L’objectif poursuivi par l’équipe d’En retrait consiste à décortiquer l’actualité en la couvrant avec plus de profondeur, car le fait de de ne pas être soumis à la pression quotidienne du deadline, de ne pas être emporté par le perpétuel emballement médiatique donne le temps de réfléchir et permet de prendre le recul nécessaire pour mieux analyser les enjeux complexes.
«Nous renouons avec les plaisirs de la lenteur, lance Antoine Char. Comme dit l’écrivain tchèque Milan Kundera, la lenteur, c’est la mémoire et la vitesse, c’est l’oubli.»
Les articles sur le site En retrait ne sont pas des papiers d’humeur ou des coups de gueule, comme on en trouve beaucoup dans certains médias traditionnels et sur les réseaux sociaux. «Ce sont des textes d’opinion, de 1 000 mots environ, documentés, basés sur des faits, qui comportent des éléments d’analyse et qui sont le fruit d’un travail de recherche», souligne le professeur associé.
Recruter des femmes
L’équipe entend recruter davantage d’ex-femmes journalistes – elle n’en compte que deux pour le moment – ainsi qu’une personne pouvant couvrir la scène politique québécoise, alors que les élections approchent à grands pas. «Nous voulons être un peu plus nombreux, mais pas trop, observe Antoine Char. Nous ne souhaitons pas reproduire une salle de rédaction avec 30 ou 40 personnes.»

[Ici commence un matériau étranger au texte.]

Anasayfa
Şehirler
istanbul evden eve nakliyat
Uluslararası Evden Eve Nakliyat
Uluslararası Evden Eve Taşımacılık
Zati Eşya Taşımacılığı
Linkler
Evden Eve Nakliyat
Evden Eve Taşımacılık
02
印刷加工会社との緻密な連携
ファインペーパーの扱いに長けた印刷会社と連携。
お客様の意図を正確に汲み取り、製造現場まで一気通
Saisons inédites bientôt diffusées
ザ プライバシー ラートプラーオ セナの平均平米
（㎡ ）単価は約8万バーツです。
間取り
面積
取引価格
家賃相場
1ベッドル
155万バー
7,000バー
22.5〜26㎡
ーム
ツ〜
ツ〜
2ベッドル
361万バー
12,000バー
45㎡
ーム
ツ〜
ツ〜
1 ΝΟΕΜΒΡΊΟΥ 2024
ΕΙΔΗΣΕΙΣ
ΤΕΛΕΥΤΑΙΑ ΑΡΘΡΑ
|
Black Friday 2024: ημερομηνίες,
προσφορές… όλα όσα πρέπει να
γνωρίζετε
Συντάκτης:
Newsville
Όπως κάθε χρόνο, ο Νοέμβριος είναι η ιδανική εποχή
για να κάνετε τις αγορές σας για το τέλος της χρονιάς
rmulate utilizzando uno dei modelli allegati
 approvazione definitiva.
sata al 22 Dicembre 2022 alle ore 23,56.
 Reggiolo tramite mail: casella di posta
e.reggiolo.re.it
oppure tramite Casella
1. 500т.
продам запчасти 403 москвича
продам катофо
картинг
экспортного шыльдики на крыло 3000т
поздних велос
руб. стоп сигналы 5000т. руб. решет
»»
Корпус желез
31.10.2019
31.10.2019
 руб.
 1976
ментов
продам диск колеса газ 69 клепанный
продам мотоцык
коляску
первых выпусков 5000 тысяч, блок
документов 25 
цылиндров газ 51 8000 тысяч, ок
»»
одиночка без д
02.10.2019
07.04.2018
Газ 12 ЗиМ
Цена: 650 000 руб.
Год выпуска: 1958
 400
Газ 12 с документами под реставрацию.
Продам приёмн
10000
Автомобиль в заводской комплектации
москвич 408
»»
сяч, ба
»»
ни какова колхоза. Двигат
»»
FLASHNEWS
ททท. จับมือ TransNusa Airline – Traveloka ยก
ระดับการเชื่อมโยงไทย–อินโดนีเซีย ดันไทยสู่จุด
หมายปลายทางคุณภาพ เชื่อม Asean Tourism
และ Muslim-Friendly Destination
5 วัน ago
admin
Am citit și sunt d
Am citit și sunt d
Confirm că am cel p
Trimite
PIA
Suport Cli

Il n’y a pas de rédacteur en chef ou de chef de pupitre au sein de l’équipe. «Nous fonctionnons de manière collégiale et chaque membre y va de ses propositions de sujets, en fonction de ses centres d’intérêt. Personnellement, je m’occupe de la mise en page et je commets à l’occasion des articles.»
Toujours rattaché à l’École des médias, Antoine Char a été responsable du programme de bac en journalisme et a dispensé pendant plusieurs années les cours «Journalisme et société», «Atelier d’écriture journalistique» et «Initiation à l’écriture journalistique». En septembre dernier, il a monté le site pourquoi.media, auquel ont collaboré des étudiants. Il fait également de la recherche en participant à la revue Les cahiers du journalisme, publiée par l’École supérieure de journalisme de Lille, en France, et par l’Université d’Ottawa.
Le professeur associé a codirigé ou dirigé la publication des ouvrages collectifs La quête de sens à l’heure du Web 2.0 (2010), La révolution Internet (2009) et Born in the USA. Les médias québécois sous influence? Il est aussi l’auteur, entre autres, de La guerre mondiale de l’information et de Comme on fait son lead, on écrit. Tous ces ouvrages sont parus aux Presses de l’Université du Québec.